- _PARTS OF THE EXERCISE_
A – Reproduce verbatim the passage of the salinity, nutrient and Chl a methods text that begins at the words "Water samples (500–1" and ends after the words "et al., 1984).".
B – Continue the methods section on salinity, nutrients and Chl a with the next part, picking up after its final sentence.

─── TEXT SEGMENT

2.2 Salinity, nutrients and Chl a
Water salinity was measured using YSI 556MPS (Yellow Springs) or SBE 911 plus CTD (Sea-Bird Electronics) in the Zhujiang Estuary (Stas E1, E2, E3, E4 and E5) and its adjacent coastal waters (Stas M1, M2, M3, P1, P2 and P3), respectively.
Samples for nutrients (${\rm{NO}}_3^ - $, ${\rm{NO}}_2^ - $, ${\rm{NH}}_4^ + $, ${\rm{PO}}_4^{3 - }$, and ${\rm{SiO}}_3^{2 - }$) were filtered through Whatman GF/F glass fiber filters and stored at –20°C until analyzed. Nutrient samples collected from the Zhujiang Estuary were determined colorimetrically with a spectrophotometer (Metash, V-5000) following the protocols described by Grasshoff et al. (1999). Samples collected from the adjacent coastal waters in May and June 2016 were measured using an AA3 Nutrient Autoanalyzer (Bran-Luebbe, Gmbh), and the low concentrations of ${\rm{NO}}_3^ - $+${\rm{NO}}_2^ - $ and ${\rm{PO}}_4^{3 - }$ were measured by the long-cell method (Li et al., 2008; Li and Hansell, 2008) by incorporating a 50 cm liquid waveguide cell to AA3 with detection limits of 0.02 and 0.01 μmol/L, respectively. Dissolved inorganic nitrogen (DIN) in the Zhujiang Estuary was the sum of ${\rm{NO}}_3^ - $, ${\rm{NO}}_2^ - $ and ${\rm{NH}}_4^ + $, and DIN in the coastal water mainly refereed to ${\rm{NO}}_3^ - $.
Water samples (500–1 000 mL) for Chl a were filtered onto the Whatman GF/F glass fiber filters. Chl a was extracted with acetone (90%, v/v) in the dark for 24 h at 4°C and analyzed using a fluorometer (Turner Designs, Trilogy®) (Parsons et al., 1984).

──────
─── INFORMATION PROVIDED

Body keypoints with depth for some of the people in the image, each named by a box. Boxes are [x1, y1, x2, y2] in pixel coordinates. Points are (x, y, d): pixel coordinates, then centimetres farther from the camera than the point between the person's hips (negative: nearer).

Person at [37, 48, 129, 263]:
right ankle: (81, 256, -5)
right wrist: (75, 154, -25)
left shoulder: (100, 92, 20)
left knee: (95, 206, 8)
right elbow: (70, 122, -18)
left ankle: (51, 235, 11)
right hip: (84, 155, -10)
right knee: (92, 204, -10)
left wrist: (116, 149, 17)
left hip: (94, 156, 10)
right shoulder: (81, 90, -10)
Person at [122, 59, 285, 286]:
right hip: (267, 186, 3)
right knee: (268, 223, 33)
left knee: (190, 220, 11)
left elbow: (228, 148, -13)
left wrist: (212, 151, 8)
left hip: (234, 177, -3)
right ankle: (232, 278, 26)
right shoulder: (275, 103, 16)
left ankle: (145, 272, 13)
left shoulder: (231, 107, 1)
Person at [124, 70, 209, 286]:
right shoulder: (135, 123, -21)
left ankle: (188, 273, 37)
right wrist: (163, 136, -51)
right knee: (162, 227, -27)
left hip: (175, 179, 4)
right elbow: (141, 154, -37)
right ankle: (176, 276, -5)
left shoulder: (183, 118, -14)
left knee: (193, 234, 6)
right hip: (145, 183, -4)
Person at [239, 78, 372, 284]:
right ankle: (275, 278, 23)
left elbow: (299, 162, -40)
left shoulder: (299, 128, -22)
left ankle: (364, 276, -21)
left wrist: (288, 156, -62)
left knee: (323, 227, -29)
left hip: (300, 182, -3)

──────

- _ACTIVITY ANSWERS_
A –
Water samples (500–1 000 mL) for Chl a were filtered onto the Whatman GF/F glass fiber filters. Chl a was extracted with acetone (90%, v/v) in the dark for 24 h at 4°C and analyzed using a fluorometer (Turner Designs, Trilogy®) (Parsons et al., 1984).

B –
2.3 Experimental setup
A filtration combined with dilution method was adopted to determine the eCFs. Firstly, seawater was passed through 20-μm screen mash to obtain in situ bacterial abundance sample. Then water sample was passed through a 1 μm filter, and the filtrate was used as the bacterial inoculum. Subsequently, about 1 L of the filtrate was filtered through a 0.2 μm polyethersulfone capsule (PALL) to obtain bacteria-free seawater. The 100 mL of the bacterial inoculum was mixed with 900 mL bacteria-free seawater in an acid-washed and Milli-Q rinsed glass bottle and incubated in the dark for 21–60 h. Running water was used to maintain the surface in situ temperature. Samples were taken at the interval of 2.5–22 h during the incubation to determine 3H-leucine incorporation rate and bacterial abundance.
2.4 3H-leucine incorporation rate and bacterial abundance
3H-leucine incorporation rate was measured using a microcentrifugation method (Smith and Azam, 1992) and detailed sampling operations according to the JGOFS protocol (Knap et al., 1996). 3H-leucine (final concentration 27 nmol/L, specific activity 54.1 Ci/mmol) was added to the control and triplicate samples. The control was prepared by adding cold trichloroacetic acid (final concentration of 5%). Samples were incubated in dark for 1 h, stopped by adding cold trichloroacetic acid and then stored at –20°C until analysis with a liquid scintillation counter (PerkinElmer).
For bacterial abundance, water samples were collected in microcentrifuge tubes, fixed with glutaraldehyde (final concentration 0.5%), kept at the room temperature for 10 min, and subsequently stored in liquid nitrogen. Bacterial abundance was determined with a flow cytometer (Becton-Dickinson AccuriTM C6) following the method of Marie et al. (1997). The data acquisition and analysis were directly performed with Becton-Dickinson AccuriTM C6 software, mainly detected on the plot of green fluorescence (FL1-A) vs. side scatter (SSC) (Xu et al., 2013).
2.5 Calculations
Bacterial abundance and leucine incorporation rate obtained from the exponential growth stage were used to calculate the conversion factor, according the methods described by Kirchman and Ducklow (1993) and Pulido-Villena and Reche (2003).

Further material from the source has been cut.